◆ **What you need to do**
a: Reproduce the Clone Wars pilot article between "The episode is" and "bred-for-battle clone army?", inclusive, swapping "peacekeepers" for "guardians".
b: Extend the article on the Clone Wars pilot episode past its final sentence.

◆ **Page extract**
════════════════

How Star Wars: The Clone Wars’ First Episode Showed the Darker Side of the Jedi
The Clone Wars pilot, "Ambush," cleverly seeded the themes of the Star Wars animated universe and foreshadowed the tragedies that were to come for our heroes.
This Star Wars: The Clone Wars article contains spoilers.
“Ambush,” the first episode of Star Wars: The Clone Wars, opens with a simple question: who is stronger, an army of droids, or a single Jedi Master?
Well, when that Jedi Master is Yoda, fans can be pretty sure of the answer, and “Ambush” delights in that certainty.
The episode is an action-packed, droid-busting romp, with a short interlude for Yoda’s serene Jedi wisdom. It’s an episode unlikely to be accused of being deep. And yet, “Ambush” carefully seeds the paradoxes that will ultimately cause the downfall of the Jedi. How can the peacekeepers of the galaxy be its generals? How can the Jedi stand for the sanctity of individual life while endorsing the use of a bred-for-battle clone army?

════════════════

◆ **Input data**
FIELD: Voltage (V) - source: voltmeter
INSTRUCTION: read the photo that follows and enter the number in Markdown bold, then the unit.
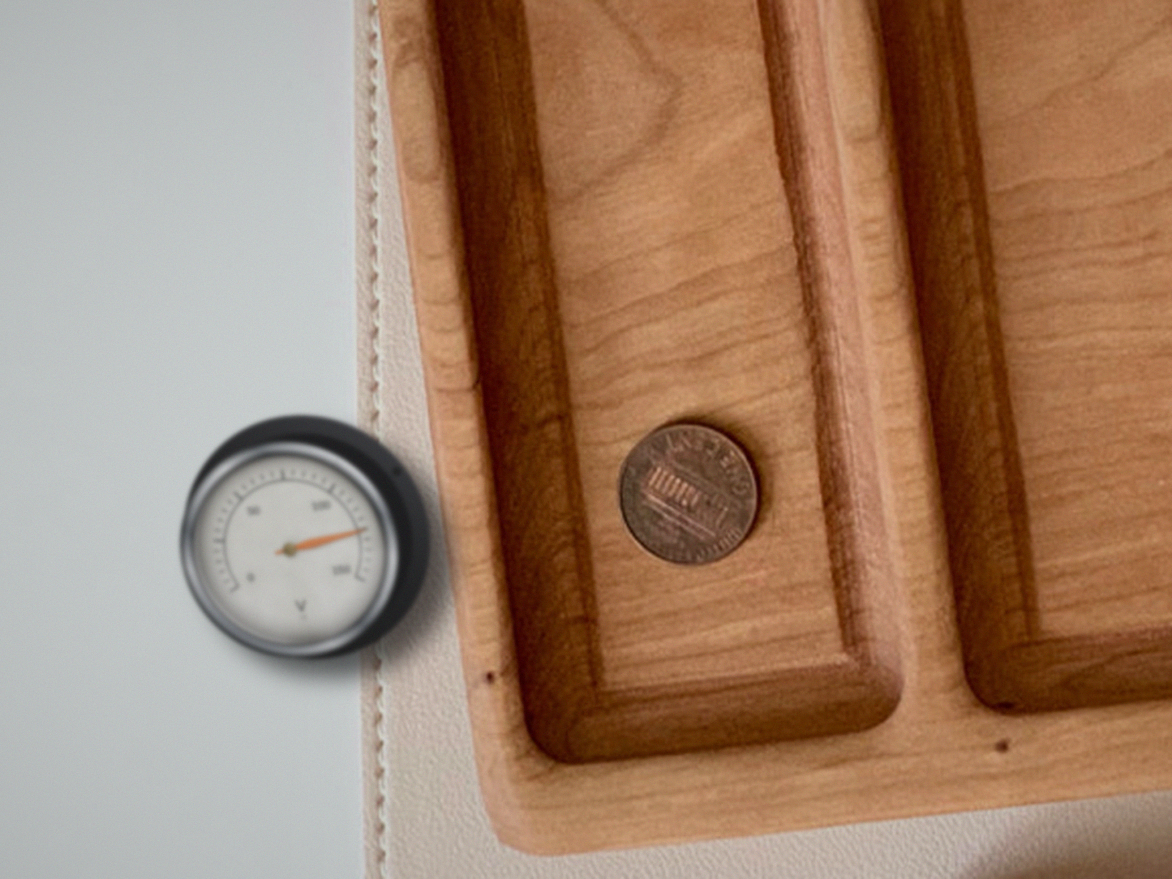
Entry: **125** V
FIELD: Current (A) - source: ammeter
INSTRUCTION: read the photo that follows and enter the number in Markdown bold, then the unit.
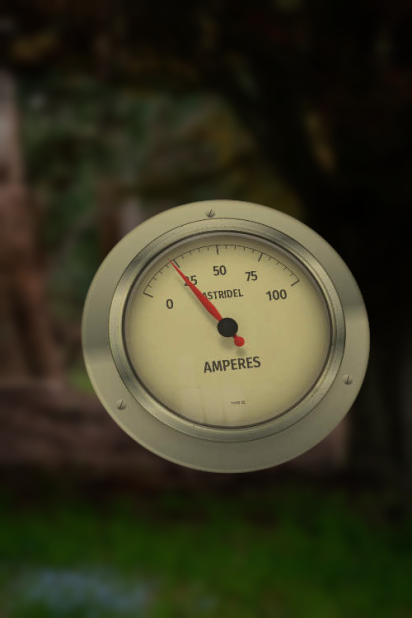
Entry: **22.5** A
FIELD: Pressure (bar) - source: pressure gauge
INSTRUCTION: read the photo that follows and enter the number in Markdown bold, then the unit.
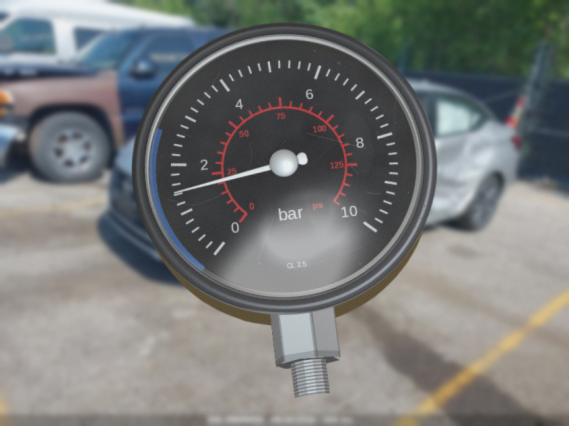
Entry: **1.4** bar
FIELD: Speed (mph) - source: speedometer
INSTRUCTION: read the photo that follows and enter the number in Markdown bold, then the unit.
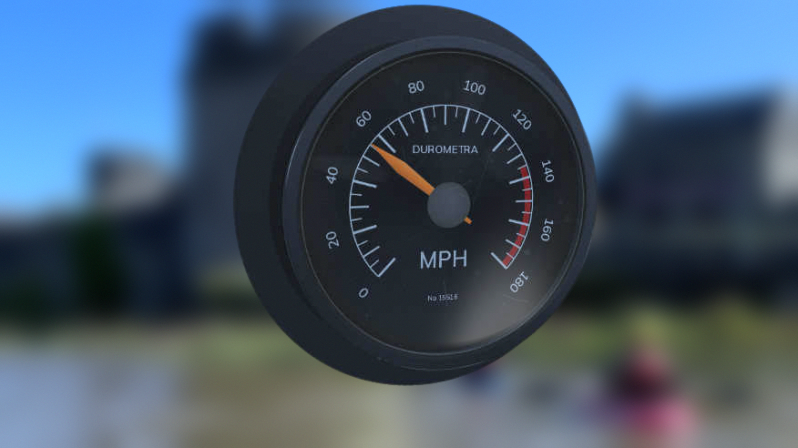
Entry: **55** mph
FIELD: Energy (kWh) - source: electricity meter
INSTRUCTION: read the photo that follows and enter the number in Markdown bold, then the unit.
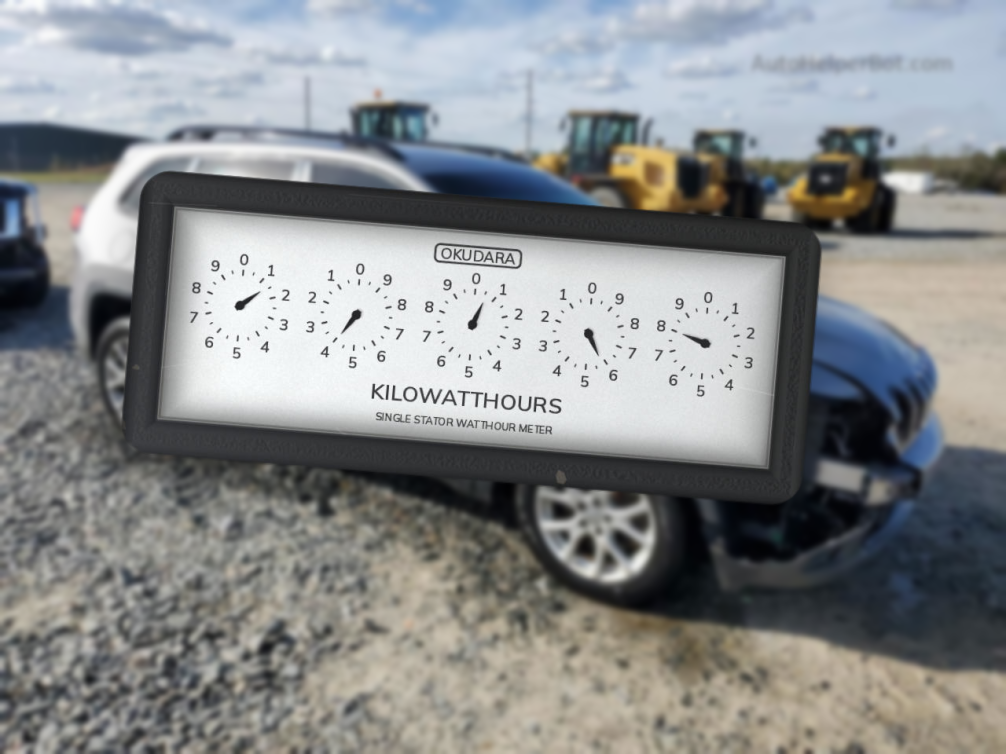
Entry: **14058** kWh
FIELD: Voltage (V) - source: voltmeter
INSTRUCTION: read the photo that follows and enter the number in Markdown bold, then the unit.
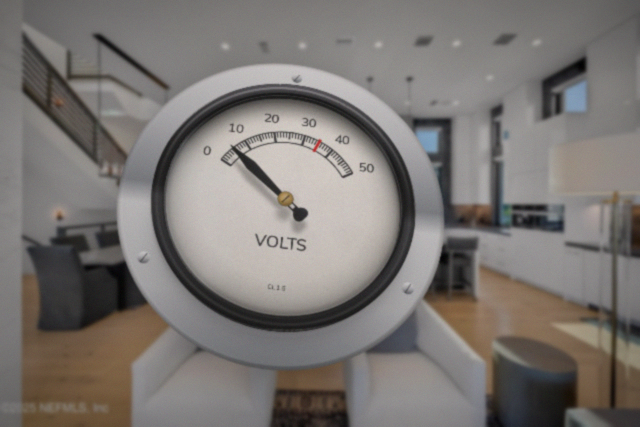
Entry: **5** V
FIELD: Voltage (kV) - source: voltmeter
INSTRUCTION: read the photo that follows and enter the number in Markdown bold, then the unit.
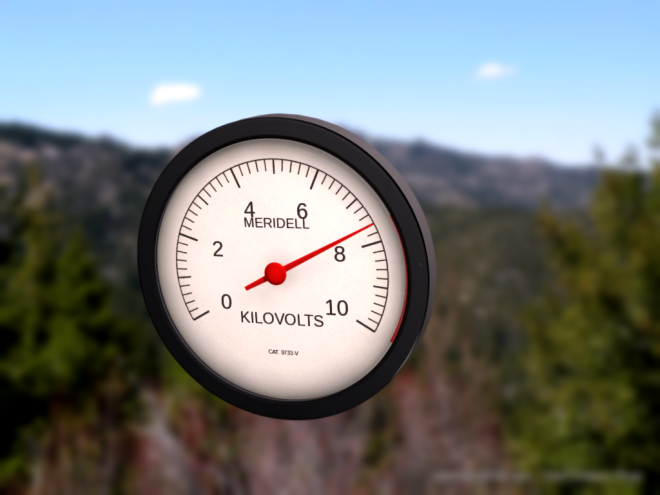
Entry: **7.6** kV
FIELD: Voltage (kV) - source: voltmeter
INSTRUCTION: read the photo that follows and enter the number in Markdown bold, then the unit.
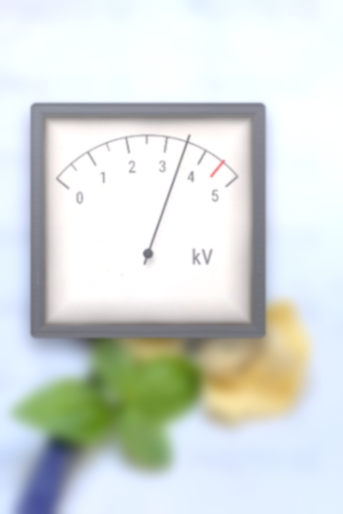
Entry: **3.5** kV
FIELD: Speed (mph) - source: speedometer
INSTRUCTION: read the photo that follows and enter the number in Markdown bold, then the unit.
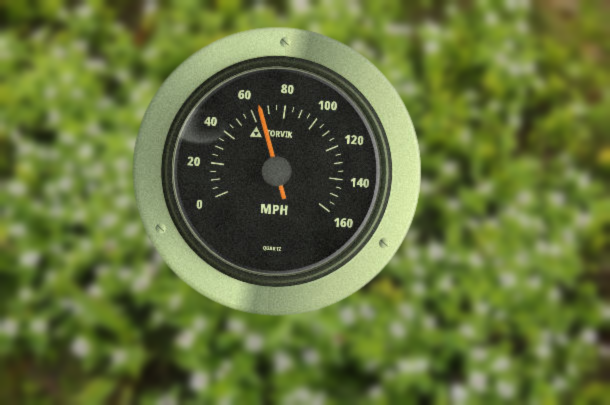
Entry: **65** mph
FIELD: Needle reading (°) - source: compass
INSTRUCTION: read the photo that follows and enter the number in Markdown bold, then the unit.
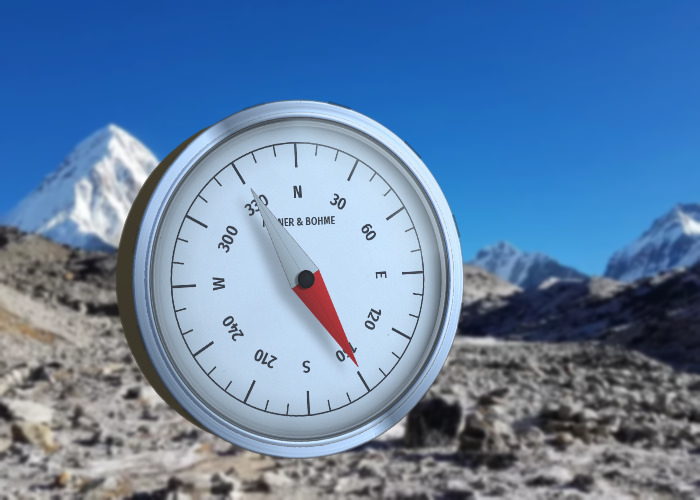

════════════════

◆ **Answers by item number**
a:
The episode is an action-packed, droid-busting romp, with a short interlude for Yoda’s serene Jedi wisdom. It’s an episode unlikely to be accused of being deep. And yet, “Ambush” carefully seeds the paradoxes that will ultimately cause the downfall of the Jedi. How can the guardians of the galaxy be its generals? How can the Jedi stand for the sanctity of individual life while endorsing the use of a bred-for-battle clone army?

b:
The episode opens on the moon of Rugosa orbiting the planet Toydaria, which is remote but strategically significant. Both Republic and Separatist forces wish to build a military base on the planet’s surface. Yoda arrives to make the Republic’s case, but his ship is ambushed by the Separatists, forcing him to take an escape pod to the moon’s surface with three clone troopers. Meanwhile, Asajj Ventress, the perpetually-scowling apprentice of Count Dooku, tells the planet’s leader, King Katuunko, that he is foolish to throw in his lot with the Jedi. After all, the Separatists’ droid armies outnumber Republic forces one hundred to one. When Katuunko responds that he has heard a single Jedi is worth a hundred droids, Ventress proposes a contest: her droid battalion against Yoda and his troopers. The winner of the fight wins the planet.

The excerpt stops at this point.